Combs used to be made of wood, metal, bone or even of amber or tortoiseshell. Amber is anti-static, but that would be a bit pricey. Tortoiseshell is considered endangered, although not all turtle species are. Still, who wants to kill the cute little guys just for a comb? Nice wooden combs are still around, and are quite a pretty accessory. My guess is that a good woodworker could make some combs in different sizes and types, polish them up, finish them (tung oil?) and sell them at craft fairs or farmer’s markets. I’d buy one, especially a wide-toothed detangling comb. Mine gets drafted for combing out warp on the loom quite a bit. Bone is up to you; I’m not opposed to it.
Toothpaste comes in plastic based tubes, no way around it. Even Tom’s of Maine has some plastic to it. They will let you return the empty tube for recycling, though. Toothpaste alts are usually made from baking soda, sea salt, and essential oil. I recommend 3/4 baking soda, 1/4 sea salt, and a couple of drops of myrrh or rosmary or sage essential oil. Myrrh is especially healing to mouth ulcers and inflammations. I rinse with a few drops of myrrh tincture in a 1/4 cup of water every night. The myrrh tincture was made by my local pharmacist, but you might be able to find it at an herbalist.
Toothbrush alts, if you simply couldn’t get a soft bristled small-handled brush, are fragrant twigs – sweet birch and licorice root are two old standbys. Chew on the end until it frays out, then rub over the teeth like a brush, no need for toothpaste or water – many people still do this around the world. Simply cut away the frayed bit when it is too worn. Rinse and set to dry just like toothbrush.
Olive oil and other light vegetable oils are the original skin softeners. Lanolin is an old emollient, used by the Egyptians, but not everyone likes sheep oil on their skin. (It’s precipitated out of the wool, not rendered out of the animal.) Beeswax and olive oil melted together with some essential oil for fragrance is the oldest cosmetic ever made. I still use it.

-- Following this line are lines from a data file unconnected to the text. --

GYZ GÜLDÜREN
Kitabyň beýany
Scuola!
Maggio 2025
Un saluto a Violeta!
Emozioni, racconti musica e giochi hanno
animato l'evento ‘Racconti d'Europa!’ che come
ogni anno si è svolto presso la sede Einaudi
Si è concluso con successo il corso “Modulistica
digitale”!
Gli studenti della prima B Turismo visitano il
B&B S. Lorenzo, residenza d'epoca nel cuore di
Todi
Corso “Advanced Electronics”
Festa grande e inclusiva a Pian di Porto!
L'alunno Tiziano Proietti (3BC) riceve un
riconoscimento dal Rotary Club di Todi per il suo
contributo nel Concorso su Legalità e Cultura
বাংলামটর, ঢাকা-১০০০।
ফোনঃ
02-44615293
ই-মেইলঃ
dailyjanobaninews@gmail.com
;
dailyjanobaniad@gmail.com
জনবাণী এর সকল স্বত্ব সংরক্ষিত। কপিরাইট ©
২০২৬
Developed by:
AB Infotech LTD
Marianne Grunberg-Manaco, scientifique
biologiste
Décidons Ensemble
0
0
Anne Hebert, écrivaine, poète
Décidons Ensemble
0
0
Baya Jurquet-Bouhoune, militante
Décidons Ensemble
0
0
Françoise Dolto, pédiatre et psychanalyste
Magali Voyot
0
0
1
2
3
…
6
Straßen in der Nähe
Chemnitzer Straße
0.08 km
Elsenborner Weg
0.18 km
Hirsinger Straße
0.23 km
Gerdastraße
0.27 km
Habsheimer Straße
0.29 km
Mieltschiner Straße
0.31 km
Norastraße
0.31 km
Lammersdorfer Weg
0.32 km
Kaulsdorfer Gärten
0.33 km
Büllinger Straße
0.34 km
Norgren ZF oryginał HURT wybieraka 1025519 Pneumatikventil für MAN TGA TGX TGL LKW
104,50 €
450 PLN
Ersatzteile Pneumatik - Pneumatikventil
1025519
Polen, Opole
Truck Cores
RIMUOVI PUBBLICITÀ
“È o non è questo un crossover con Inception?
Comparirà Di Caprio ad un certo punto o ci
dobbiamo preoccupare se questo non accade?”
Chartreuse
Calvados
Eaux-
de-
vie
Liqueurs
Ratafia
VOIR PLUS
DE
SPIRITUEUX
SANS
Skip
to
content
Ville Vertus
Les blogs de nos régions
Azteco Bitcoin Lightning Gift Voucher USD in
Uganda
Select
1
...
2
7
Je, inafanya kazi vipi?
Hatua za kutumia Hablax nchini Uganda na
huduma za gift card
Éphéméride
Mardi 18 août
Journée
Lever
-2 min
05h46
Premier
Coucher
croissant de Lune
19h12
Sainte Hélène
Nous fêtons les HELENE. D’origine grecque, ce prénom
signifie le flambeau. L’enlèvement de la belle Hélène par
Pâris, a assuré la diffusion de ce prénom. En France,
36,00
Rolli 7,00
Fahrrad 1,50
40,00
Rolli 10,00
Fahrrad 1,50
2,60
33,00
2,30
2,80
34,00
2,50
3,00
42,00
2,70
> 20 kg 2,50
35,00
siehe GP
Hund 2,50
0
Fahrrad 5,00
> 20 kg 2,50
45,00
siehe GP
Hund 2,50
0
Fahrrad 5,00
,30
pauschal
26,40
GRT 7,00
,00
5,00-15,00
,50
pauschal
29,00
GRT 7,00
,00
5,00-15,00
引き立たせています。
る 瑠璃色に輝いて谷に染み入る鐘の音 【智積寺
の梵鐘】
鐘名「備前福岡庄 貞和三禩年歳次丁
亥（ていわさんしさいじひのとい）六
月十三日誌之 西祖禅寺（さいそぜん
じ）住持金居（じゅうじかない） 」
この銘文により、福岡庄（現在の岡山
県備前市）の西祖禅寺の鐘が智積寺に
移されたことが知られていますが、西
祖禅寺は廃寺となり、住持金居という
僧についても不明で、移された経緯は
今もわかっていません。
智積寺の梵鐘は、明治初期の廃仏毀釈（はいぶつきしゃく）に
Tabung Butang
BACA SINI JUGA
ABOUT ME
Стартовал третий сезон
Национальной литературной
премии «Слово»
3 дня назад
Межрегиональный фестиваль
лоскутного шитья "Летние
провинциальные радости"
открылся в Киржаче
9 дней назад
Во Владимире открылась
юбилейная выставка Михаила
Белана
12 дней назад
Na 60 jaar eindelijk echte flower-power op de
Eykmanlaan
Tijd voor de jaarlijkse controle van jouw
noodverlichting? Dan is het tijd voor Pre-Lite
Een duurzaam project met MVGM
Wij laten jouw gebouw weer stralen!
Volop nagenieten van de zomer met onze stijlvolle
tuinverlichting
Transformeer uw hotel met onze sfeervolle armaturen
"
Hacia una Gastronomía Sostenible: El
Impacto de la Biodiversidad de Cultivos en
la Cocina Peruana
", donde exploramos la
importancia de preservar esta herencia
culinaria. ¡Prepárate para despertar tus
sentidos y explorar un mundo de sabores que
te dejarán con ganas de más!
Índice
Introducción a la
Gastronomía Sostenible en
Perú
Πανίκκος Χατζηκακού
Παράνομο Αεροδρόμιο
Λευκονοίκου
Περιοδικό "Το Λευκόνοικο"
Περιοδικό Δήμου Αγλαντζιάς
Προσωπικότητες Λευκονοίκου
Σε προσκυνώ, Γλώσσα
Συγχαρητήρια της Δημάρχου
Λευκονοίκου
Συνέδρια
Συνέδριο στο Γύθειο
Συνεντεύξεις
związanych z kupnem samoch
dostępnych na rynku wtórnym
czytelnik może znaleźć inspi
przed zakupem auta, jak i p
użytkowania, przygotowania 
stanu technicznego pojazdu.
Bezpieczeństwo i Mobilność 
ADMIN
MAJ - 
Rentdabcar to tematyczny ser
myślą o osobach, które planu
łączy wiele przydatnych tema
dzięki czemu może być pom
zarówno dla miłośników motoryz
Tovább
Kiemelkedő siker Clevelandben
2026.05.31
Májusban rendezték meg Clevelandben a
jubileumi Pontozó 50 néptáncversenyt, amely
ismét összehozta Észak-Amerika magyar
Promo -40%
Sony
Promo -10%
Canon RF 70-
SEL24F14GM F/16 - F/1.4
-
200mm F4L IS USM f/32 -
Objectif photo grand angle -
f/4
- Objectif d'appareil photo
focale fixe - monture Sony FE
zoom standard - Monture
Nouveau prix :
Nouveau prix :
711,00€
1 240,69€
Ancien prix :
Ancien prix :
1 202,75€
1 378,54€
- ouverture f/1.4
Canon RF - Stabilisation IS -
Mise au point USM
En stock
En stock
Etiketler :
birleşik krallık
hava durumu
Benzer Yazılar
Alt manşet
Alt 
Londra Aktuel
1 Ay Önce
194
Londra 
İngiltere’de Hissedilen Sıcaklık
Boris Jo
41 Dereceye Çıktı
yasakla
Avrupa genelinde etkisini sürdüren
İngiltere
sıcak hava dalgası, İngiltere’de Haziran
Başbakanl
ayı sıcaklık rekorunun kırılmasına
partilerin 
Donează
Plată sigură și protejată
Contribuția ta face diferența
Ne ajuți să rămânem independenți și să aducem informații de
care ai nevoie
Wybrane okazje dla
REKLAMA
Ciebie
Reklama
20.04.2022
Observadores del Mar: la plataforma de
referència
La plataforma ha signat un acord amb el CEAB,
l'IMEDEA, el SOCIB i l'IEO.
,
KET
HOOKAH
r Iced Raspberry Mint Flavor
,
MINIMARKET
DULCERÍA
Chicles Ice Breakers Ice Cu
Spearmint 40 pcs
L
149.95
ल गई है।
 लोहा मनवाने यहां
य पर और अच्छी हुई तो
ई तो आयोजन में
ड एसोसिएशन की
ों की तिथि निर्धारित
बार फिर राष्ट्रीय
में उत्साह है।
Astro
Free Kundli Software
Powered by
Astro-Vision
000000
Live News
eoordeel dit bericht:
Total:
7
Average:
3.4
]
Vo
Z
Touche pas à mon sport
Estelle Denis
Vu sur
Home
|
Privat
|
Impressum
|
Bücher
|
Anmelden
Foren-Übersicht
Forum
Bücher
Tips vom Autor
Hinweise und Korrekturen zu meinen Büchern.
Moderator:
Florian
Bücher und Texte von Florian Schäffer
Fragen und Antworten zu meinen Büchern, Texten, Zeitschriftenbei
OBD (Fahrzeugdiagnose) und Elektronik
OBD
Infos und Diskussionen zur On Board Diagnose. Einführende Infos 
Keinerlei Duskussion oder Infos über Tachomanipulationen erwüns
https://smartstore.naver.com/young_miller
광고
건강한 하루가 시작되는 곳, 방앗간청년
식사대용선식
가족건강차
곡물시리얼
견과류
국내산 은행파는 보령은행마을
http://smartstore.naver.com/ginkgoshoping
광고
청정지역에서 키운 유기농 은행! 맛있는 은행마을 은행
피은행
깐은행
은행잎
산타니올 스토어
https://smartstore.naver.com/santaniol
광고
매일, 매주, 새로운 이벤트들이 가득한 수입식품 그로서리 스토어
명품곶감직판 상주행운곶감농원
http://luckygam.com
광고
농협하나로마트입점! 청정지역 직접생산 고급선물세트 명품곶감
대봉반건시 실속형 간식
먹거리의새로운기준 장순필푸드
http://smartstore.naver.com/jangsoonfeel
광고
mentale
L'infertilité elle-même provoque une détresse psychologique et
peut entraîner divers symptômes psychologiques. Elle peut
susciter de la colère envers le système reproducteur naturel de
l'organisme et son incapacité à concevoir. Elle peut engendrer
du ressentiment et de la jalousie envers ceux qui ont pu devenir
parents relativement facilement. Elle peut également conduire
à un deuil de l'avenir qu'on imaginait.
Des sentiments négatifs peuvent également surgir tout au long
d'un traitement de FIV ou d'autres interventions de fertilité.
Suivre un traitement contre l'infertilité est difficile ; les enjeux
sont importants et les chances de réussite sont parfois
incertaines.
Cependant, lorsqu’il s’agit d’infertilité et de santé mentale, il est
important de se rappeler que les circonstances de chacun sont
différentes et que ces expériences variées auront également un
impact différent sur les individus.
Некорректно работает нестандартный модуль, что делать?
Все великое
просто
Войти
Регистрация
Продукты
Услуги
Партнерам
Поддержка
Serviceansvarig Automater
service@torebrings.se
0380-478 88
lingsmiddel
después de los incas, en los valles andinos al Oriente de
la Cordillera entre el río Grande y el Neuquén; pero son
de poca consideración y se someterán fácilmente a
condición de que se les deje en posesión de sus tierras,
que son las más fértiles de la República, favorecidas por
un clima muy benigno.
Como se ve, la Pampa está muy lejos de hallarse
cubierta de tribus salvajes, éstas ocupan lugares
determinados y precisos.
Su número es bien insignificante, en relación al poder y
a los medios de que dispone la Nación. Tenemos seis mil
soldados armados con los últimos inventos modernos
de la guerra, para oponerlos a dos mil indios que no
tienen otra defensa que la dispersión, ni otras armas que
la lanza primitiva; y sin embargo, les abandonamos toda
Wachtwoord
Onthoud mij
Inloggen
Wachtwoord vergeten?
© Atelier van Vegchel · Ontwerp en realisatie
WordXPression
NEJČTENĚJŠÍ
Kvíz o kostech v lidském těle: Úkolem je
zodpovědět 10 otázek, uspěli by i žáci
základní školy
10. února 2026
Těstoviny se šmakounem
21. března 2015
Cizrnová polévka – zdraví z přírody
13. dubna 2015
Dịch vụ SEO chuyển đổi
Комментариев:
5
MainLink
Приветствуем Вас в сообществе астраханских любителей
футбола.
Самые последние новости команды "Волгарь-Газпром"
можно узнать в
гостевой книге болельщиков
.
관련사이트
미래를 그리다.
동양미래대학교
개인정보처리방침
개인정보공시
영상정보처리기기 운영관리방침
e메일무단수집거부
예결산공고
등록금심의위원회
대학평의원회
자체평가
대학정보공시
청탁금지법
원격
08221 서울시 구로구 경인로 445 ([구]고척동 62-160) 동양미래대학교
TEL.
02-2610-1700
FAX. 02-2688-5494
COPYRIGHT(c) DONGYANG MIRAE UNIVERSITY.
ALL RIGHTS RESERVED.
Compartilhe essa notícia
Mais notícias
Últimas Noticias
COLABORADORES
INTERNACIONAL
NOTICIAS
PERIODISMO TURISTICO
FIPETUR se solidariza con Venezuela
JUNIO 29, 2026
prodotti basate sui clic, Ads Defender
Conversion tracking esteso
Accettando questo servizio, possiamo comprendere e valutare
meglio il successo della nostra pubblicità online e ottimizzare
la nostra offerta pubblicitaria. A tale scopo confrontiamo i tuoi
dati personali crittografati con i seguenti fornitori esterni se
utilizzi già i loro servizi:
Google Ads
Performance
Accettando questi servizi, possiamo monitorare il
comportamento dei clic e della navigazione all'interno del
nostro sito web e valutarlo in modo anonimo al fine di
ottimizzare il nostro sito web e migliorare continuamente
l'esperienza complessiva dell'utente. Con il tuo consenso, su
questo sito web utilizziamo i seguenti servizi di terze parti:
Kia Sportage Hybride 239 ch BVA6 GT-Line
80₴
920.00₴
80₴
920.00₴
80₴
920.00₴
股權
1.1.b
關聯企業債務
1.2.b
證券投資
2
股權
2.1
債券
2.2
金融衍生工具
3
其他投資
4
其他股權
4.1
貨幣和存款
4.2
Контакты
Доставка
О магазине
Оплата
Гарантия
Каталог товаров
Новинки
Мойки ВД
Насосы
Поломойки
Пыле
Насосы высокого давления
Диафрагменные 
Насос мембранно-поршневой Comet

As for hair dyes, make-up and other popular beauty products – just don’t. Someday soon they may not be available, so don’t get dependent on them. I never use hair conditioners, they are quite unnecessary if you do not dye your hair or expose it to the sun. Many of these products are made of harsh chemicals, including petroleum. The best way to get over them is to get rid of all your mirrors but one small one for brushing your hair and pinning on your cap.
Men who must shave (and it is far from necessary – Nicholas has given it up completely now, saying he doesn’t need to spend time staring at himself) may need to invest in a straight razor or the old-fashioned drop-in disposable of the King Gillette type, although someday the blades might be hard to find; they are mostly a mail-order product now. Shaving cream and gel are just expensive alternatives to hard shaving soap and a brush.
As for feminine shaving – what do I need to say? Why bother? I’m so completely covered from neck to ankle that no one but my husband knows what is underneath. If the man in your life objects, there are natural beeswax methods for hair removal.
I’ll cover feminine hygiene products at a later date; this is a particularly sensitive topic amongst women!
Less attention to self and more attention to others, a cheerful and good-hearted acceptance of oneself as God made thee, and a life rich in work for the Lord will replace the need for self-adornment.